Marília Patela Bação
Estamos
no início de 2013 e os tempos que correm assim como a conjuntura do nosso país
e da Europa têm-me levado cada vez mais a pensamentos que perturbam a minha paz.
Sou mãe, filha, irmã e esposa. Tenho uma profissão com a qual me identifico e
que exerço há quase trinta anos. Nasci em Portugal e fui muito jovem para
França nos anos 60 e vejo-me agora a pensar na força que terá sido necessária
aos meus pais para saírem deste país à beira mar plantado. Penso no mesmo
esforço que terão feito tantos outros portugueses que decidiram rumar ao
futuro, refazer a sua vida por si e pelos seus filhos. Contudo, por muito que
tente pensar que o melhor seria sair e emigrar, contínuo a não querer deixar
para trás as raízes que tanto me custaram a criar. Se pensar em mudar de cidade
dentro do país já levanta problemas, mais problemas levantará, inevitavelmente
(re) construir uma vida noutro país que não na Europa. Tenho visto concursos,
falado com colegas e tento, pouco a pouco, equacionar qual será a melhor
postura e qual será a decisão mais sensata a tomar. Mas as incógnitas são
muitas. Estamos na era da mundialização, estamos numa época de mudanças
vertiginosas, tanto económicas como sociais. Sinto-me, talvez como todos nós, à
beira do precipício. À beira de um precipício que me atordoa tanto mais porque
nele não estou só e tenho consciência que o passo que der arrastará
inevitavelmente a minha família. Recuar? Avançar? Os meus filhos estudam e
precisam de um futuro. Mas que futuro será o deles? Que futuro está para vir?

▶ **Enunciado da tarefa**
Transcreva fielmente o trecho do texto sobre a emigração que começa em "Marília Patela Bação" e prossegue até "a minha paz.". As linhas apresentadas a seguir têm origem numa fonte diferente da do texto.

▶ **Bloco de dados**

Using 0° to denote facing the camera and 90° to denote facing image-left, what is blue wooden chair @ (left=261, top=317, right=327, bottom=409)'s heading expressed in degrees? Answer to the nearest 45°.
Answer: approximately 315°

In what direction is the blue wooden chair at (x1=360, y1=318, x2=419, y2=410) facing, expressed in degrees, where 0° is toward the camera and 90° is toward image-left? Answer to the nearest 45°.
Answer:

▶ **Resposta ao exercício**
Marília Patela Bação
Estamos
no início de 2013 e os tempos que correm assim como a conjuntura do nosso país
e da Europa têm-me levado cada vez mais a pensamentos que perturbam a minha paz.